When the market is down, take a look at Plasma mining—how to mine it properly
Plasma's subsidy worth tens of millions of dollars.
On September 25, the highly anticipated native token of Plasma, XPL, was launched. After opening, the price once soared to $1.6, and early depositors received a large amount of airdrop rewards. Combined with airdrop campaigns from major trading platforms, and even Binance Alpha’s airdrop offering about $220 worth of $XPL, it can be said that everyone benefited.
Almost immediately after its launch, the generous Plasma project kicked off a large-scale liquidity incentive program lasting 7 days, running until October 2. This campaign covers major protocols such as Aave, Euler, Fluid, Curve, and Veda. Users can deposit stablecoins into these protocols or hold related tokens to receive XPL rewards as well.
If you missed the deposit window or the on-chain arbitrage opportunities, you still shouldn’t miss out on the yield farming opportunities. BlockBeats has compiled five mainstream mining pools, some of which offer APRs exceeding 35%.
Preparation Before Mining
Before starting mining, you need to prepare your assets. Some protocols require you to use Stargate to bridge mainnet USDT to Plasma, obtaining an equivalent amount of USDT0. You’ll also need a small amount of XPL to cover transaction gas fees (EVM-based chains are generally supported).
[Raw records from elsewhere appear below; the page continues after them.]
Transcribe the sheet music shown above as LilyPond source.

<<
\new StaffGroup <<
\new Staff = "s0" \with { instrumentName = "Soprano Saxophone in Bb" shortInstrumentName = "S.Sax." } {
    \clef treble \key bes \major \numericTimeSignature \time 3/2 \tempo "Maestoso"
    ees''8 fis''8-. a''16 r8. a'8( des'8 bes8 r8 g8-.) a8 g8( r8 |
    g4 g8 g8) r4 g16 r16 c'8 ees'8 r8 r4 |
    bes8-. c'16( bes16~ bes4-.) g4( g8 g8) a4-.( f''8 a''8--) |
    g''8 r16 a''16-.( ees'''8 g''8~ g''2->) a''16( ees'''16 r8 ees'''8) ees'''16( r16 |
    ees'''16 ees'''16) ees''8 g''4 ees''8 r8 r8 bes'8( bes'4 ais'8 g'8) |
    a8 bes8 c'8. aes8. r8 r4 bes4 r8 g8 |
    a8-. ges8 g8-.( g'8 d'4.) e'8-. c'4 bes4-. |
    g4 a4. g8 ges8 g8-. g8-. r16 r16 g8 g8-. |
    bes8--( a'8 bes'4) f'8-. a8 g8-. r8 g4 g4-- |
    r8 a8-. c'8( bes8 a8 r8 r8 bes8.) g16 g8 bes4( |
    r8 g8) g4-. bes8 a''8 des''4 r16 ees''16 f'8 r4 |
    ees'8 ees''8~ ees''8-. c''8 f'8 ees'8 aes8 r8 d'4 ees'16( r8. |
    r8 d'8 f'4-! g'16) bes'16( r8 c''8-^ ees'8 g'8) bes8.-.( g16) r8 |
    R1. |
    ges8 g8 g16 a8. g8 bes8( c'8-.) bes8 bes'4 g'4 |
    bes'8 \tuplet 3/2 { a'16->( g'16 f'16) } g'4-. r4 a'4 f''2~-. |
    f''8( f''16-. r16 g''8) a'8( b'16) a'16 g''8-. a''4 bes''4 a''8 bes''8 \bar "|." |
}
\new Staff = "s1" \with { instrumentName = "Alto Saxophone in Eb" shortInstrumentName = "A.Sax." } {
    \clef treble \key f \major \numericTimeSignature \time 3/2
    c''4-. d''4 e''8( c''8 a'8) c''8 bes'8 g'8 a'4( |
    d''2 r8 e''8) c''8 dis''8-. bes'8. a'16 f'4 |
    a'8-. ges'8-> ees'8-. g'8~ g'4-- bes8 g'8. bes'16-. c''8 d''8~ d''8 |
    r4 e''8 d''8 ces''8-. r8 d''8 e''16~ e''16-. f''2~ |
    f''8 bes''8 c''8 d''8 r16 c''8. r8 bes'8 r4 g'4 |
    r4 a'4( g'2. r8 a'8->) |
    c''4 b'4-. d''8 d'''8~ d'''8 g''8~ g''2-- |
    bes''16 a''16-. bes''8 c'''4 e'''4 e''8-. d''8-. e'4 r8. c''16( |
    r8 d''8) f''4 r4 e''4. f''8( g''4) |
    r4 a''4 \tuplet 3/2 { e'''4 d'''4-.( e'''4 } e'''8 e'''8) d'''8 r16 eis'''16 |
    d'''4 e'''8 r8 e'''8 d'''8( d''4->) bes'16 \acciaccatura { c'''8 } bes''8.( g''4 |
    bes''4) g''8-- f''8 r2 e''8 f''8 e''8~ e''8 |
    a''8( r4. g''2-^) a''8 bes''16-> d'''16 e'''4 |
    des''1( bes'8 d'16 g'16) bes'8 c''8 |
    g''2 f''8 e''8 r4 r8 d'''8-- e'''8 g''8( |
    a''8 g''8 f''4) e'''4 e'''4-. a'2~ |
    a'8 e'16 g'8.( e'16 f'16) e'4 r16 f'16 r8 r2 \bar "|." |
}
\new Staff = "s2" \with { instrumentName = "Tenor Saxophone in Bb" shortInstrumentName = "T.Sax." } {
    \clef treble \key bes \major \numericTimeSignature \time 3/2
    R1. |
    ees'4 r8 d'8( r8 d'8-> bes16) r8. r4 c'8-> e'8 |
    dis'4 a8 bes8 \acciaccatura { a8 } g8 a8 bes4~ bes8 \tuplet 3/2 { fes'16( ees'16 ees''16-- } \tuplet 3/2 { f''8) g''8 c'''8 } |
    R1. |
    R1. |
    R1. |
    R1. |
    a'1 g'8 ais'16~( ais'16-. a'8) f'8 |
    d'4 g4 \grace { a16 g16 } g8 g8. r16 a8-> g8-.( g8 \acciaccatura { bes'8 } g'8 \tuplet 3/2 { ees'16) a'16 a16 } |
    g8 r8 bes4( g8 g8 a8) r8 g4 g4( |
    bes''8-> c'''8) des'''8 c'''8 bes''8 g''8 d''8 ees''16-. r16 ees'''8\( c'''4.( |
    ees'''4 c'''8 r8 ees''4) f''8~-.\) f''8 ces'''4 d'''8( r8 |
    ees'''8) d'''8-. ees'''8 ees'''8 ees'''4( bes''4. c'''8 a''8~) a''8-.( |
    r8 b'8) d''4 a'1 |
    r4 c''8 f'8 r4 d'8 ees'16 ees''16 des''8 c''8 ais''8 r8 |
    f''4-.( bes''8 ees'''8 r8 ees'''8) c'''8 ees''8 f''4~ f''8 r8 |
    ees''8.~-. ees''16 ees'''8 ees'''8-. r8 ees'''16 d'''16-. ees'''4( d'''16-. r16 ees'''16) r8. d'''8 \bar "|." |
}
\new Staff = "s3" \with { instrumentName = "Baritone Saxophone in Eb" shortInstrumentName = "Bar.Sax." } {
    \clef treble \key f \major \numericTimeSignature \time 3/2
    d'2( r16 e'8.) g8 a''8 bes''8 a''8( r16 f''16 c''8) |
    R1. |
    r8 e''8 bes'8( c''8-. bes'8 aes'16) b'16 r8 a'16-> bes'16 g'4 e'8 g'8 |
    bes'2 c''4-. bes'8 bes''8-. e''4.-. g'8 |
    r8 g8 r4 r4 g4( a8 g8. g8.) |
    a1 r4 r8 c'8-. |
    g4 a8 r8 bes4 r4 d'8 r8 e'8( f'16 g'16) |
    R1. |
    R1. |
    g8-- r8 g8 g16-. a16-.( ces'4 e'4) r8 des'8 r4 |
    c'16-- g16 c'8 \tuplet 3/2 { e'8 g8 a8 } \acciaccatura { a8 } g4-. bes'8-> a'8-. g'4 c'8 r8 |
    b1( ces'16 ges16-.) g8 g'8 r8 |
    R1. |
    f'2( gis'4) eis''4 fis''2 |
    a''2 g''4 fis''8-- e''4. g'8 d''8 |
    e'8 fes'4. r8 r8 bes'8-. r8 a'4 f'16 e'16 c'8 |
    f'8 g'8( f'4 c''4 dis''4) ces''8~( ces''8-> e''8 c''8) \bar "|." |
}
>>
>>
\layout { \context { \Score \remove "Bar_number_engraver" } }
This Plasma campaign is basically all in collaboration with Merkl. You can log in to Merkl’s Dashboard at any time to track your rewards. The Merkl platform automatically calculates rewards based on your deposit size and duration, and users just need to claim them manually on a regular basis.
Which Pools Are Best for Mining?
PlasmaUSD Vault
This campaign is initiated by the Plasma official team. Under the Veda protocol, the PlasmaUSD Vault distributes WXPL through token holding mining. Currently, only the Lending Vault is open, but a Basis Trade Vault will be available in the future.
The operation is quite simple: just click Deposit to deposit USDT0/USDT and hold shares of the Vault. Whether on the mainnet or Plasma chain, you can receive WXPL rewards, which can be claimed every 8 hours. However, after borrowing, USDT0 has a 48-hour withdrawal cooldown period.
The current annualized yield is about 34.36%, with daily rewards reaching as high as $1.4 million. It’s worth noting that the main prize pool of $1 million will only last for 3 days, ending on September 29. It’s unclear whether the official team will continue the incentives afterward.
Aave USDT0
Similar to Plasma’s lending Vault, depositing USDT0 into Aave also earns WXPL rewards. Currently, $1.7 billion has been deposited into the protocol, with an annualized yield of about 21.33% (the protocol’s own APY is about 3.19%, and WXPL offers 18.15% APY). The daily reward is about $700,000 worth of XPL.
Compared to Plasma, its advantage is that withdrawals can be made at any time, but you must provide USDT0 without holding any USDT0 or USDe debt, meaning you cannot use looped lending to increase utilization.
Euler K3 Capital USDT0 Vault
In Plasma’s Euler protocol, the USDT0 Vault managed by K3 Capital currently offers an annualized yield of about 27%, with daily incentive distribution of about $55,000 worth of WXPL.
Users only need to deposit USDT0 on the Plasma mainnet and supply it to the Vault to start mining.
Euler Re7 Core USDT0 Vault
Also under the Euler protocol, the Re7 Core USDT0 Vault adopts a lossless flexible lending model. Users can participate by depositing USDT0 into the Vault. This pool currently offers an annualized yield of about 30.43%, with daily rewards of about $35,000 worth of XPL. Although Euler’s pools have relatively low TVL, the yield and reward levels are still considerable, making them suitable for retail investors to diversify their allocation.
Fluid fUSDT0 Vault
The fUSDT0 Vault of the Fluid protocol provides rewards for users who deposit USDT0, USDe, or ETH into the lending Vault, as well as rewards for borrowing USDT0 using USDai and USDTO as collateral. This means you can first collateralize USDai and USDT0 to borrow USDT0 and earn about 24% annualized yield.
Then, by providing USDT0 to the lending pool for liquidity, the current annualized yield is about 25%.
It’s worth noting that most of the APR for borrowing USDT0 is provided by Plasma’s campaign. The actual borrowing rate is currently around 3%. If borrowing demand rises, the rate may quickly increase, squeezing your net yield.
Disclaimer: The content of this article solely reflects the author's opinion and does not represent the platform in any capacity. This article is not intended to serve as a reference for making investment decisions.